The movie is a story of four sisters in a poor late-19th century Massachusetts household. It soars behind Greta Gerwig’s ornate screenplay.
A masterful adaptation
Film review: Little Women - Lanz Aaron G. Tan (The Philippine Star) - February 16, 2020 - 12:00am

Bursting with powerful performances and lavish sets, Greta Gerwig’s Little Women triumphs as a masterful adaptation of Louisa May Alcott’s classic novel. It’s easy to simply credit this seventh film adaptation as a period piece committed to strong production values, but Greta’s astute filmmaking sensibilities are anchored in infinitely more poignant roots — namely, a beautiful screenplay which both nestles endearing characters and reimagines timeless themes.

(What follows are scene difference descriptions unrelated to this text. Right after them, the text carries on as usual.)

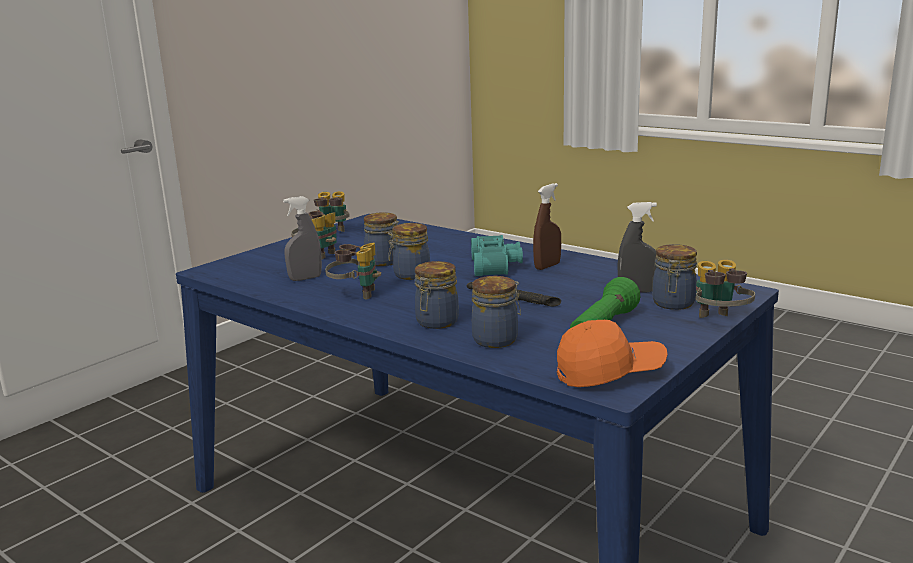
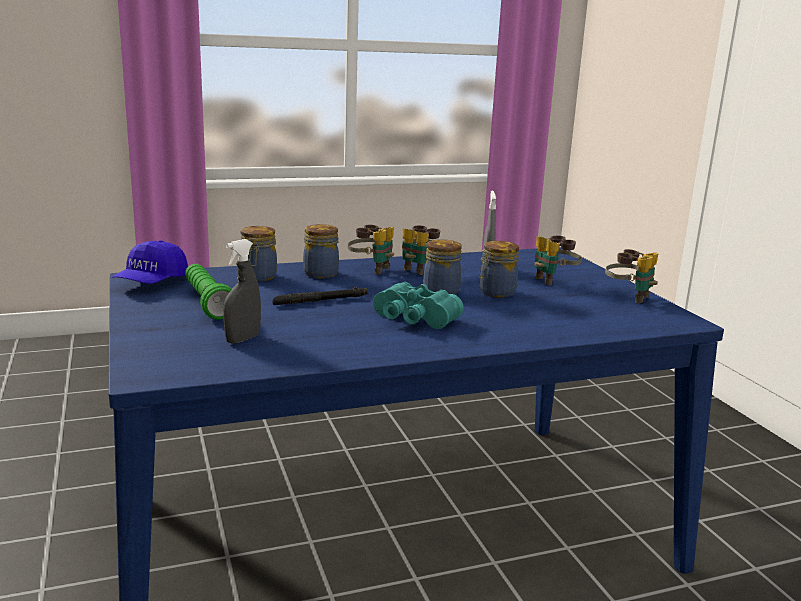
camera: 120 degrees right, 0 degrees up
(547, 266) = (376, 335): brown spray bottle -> none
(609, 373) = (152, 283): orange cap -> blue cap
(673, 304) = (190, 338): jar -> none
(719, 322) = (126, 336): binoculars -> binoculars (371, 269)

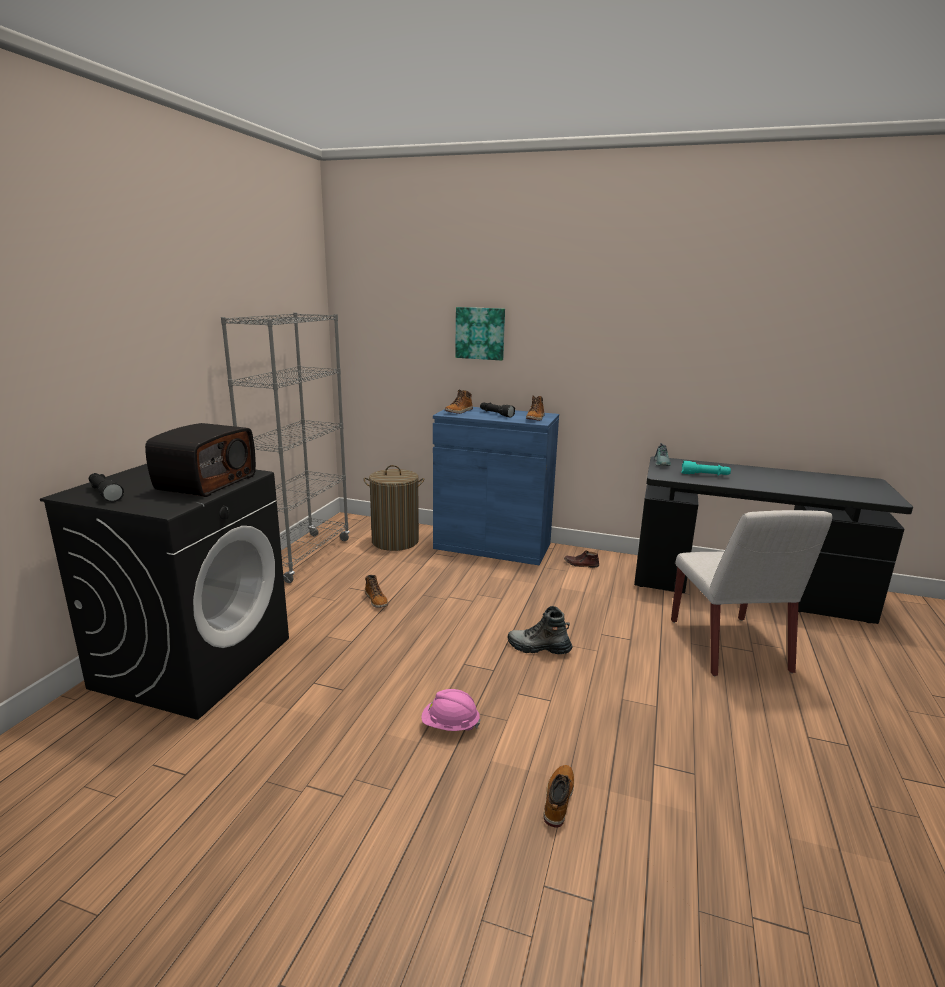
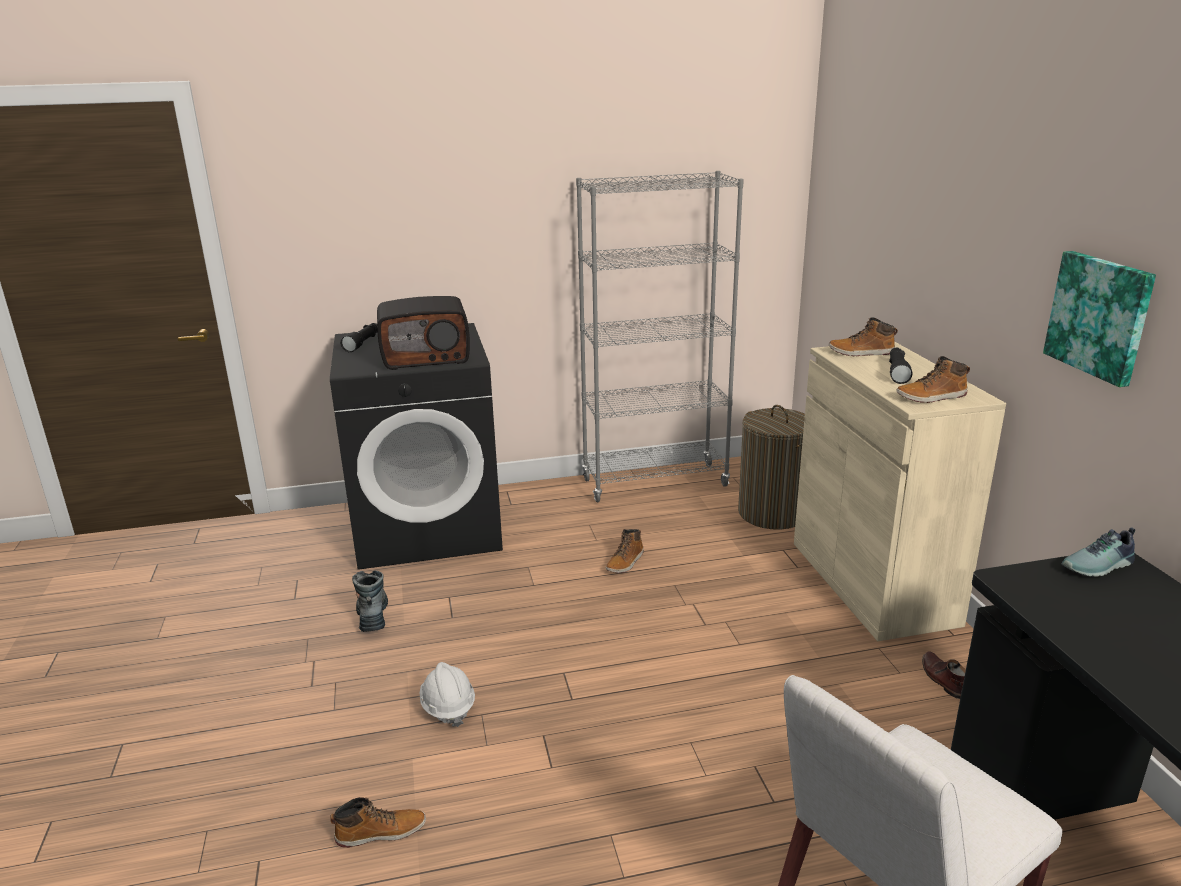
camera: 60 degrees right, 5 degrees up
(450, 725) = (447, 707): pink hard hat -> white hard hat
(480, 333) = (939, 230): picture -> picture (1100, 316)
(492, 546) = (872, 582): blue cabinet -> beige cabinet
(538, 648) = (655, 718): boot -> boot (373, 614)
(705, 475) = (1110, 625): turquoise flashlight -> none

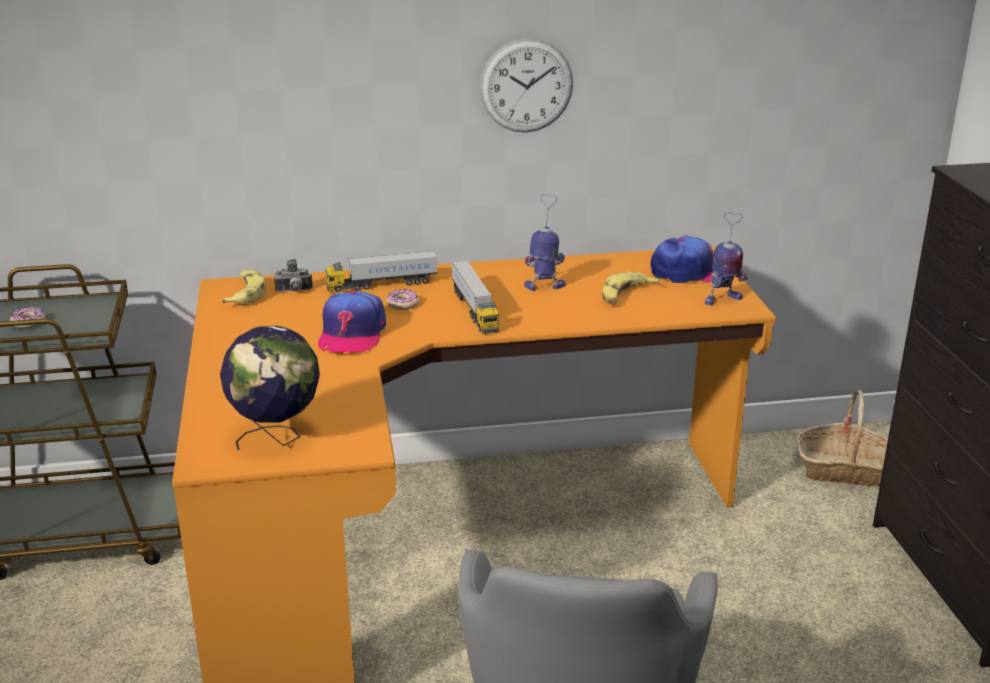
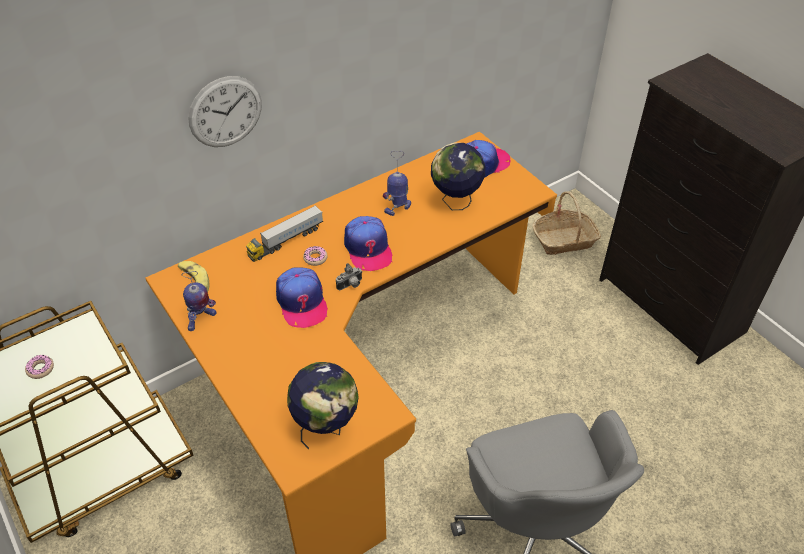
camera: 25 degrees left, 20 degrees up
(294, 291) = (227, 269): camera -> camera (350, 285)
(474, 310) = (368, 248): toy truck -> cap
(526, 86) = (357, 67): wall clock -> wall clock (225, 112)
(625, 295) = (455, 202): banana -> globe
(722, 300) = (517, 188): toy robot -> toy robot (201, 320)

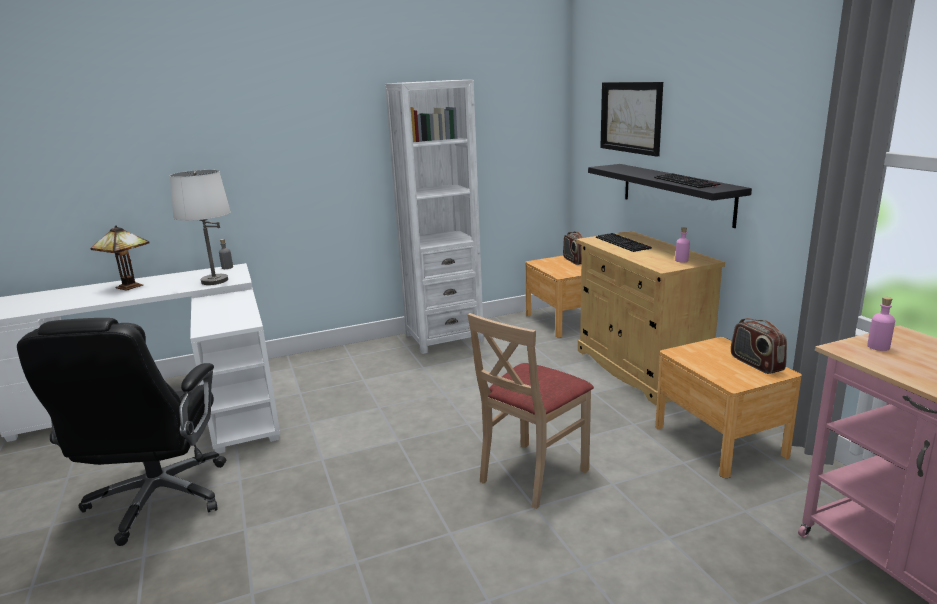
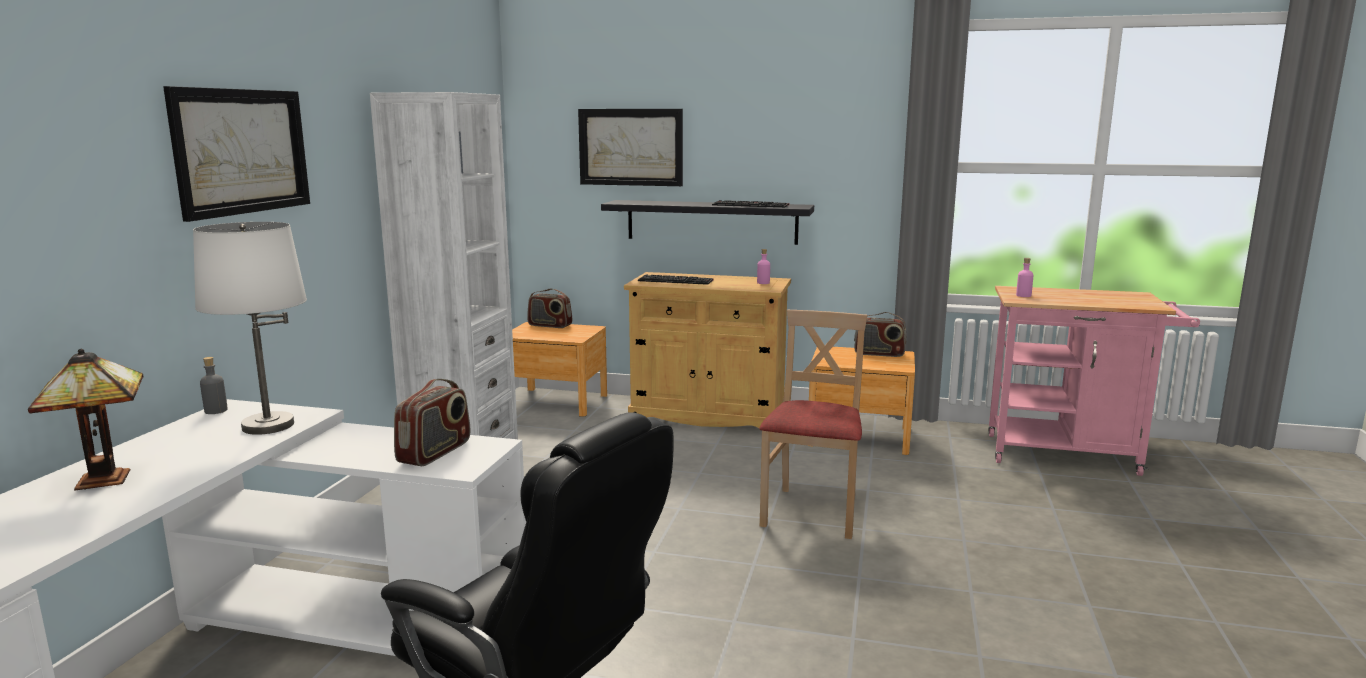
camera: 55 degrees left, 5 degrees down
(224, 318) = (435, 452): none -> radio
(267, 126) = (241, 151): none -> picture
(532, 474) = (812, 512): beige chair -> beige chair turned 150 degrees counterclockwise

Little Women is a story of four sisters in a poor late-19th century Massachusetts household. The film is led by a talented ensemble, featuring Saorise Ronan (Jo), Florence Pugh (Amy), Emma Watson (Meg), Timothée Chalamet (Theodore Laurence), Laura Dern (Marmee) and Merryl Streep (Aunt March). Jo is a fledgling writer eager to support her family as a self-made woman. Amy, her younger sister, instead searches for that economic stability in marriage. The film plays off these dichotomous views to develop themes of sibling rivalry, strength in the face of adversity, and forward feminist thinking in an unforgiving period.

Little Women soars behind Greta’s ornate screenplay. The wordsmith flourishes overlapping dialogue so expertly timed, choreographed to the tiniest hint of an intonation, that the film somehow manages to manufacture spontaneity. Greta’s storytelling is also helped by being pristinely edited, as the film continuously cuts between two time periods such that it maximizes set-up payoff conventions.

Cinematographer Yorick Le Saux occasionally flaunts clever natural lighting that illuminates impeccably detailed costumes and production design, but the photography is also largely uneven. There were scenes where the film looks coated in a sheen of reflective purple, and those where the film is content with collecting dust in husky hues of impoverished grey. The color grading makes Little Women feel cold and impersonal when Greta’s mastery of words tries so hard to be otherwise.

Moreover, for a film that prides itself on an efficient narrative, it stumbles into a rushed finale. If a film goes so far as to give its characters ham-fisted monologues to serve a theme, there would be the expectation that the film would close on executing that theme. Still, an underwhelming conclusion doesn’t undermine the ringing emotional poignancy that Little Women escalates towards an effect compounded by deft sincerity, empathetic characters and relatable motives.

Little Women began previews in the Philippines on Feb. 10 and opens nationwide on Feb. 18. It was nominated for six Academy Awards.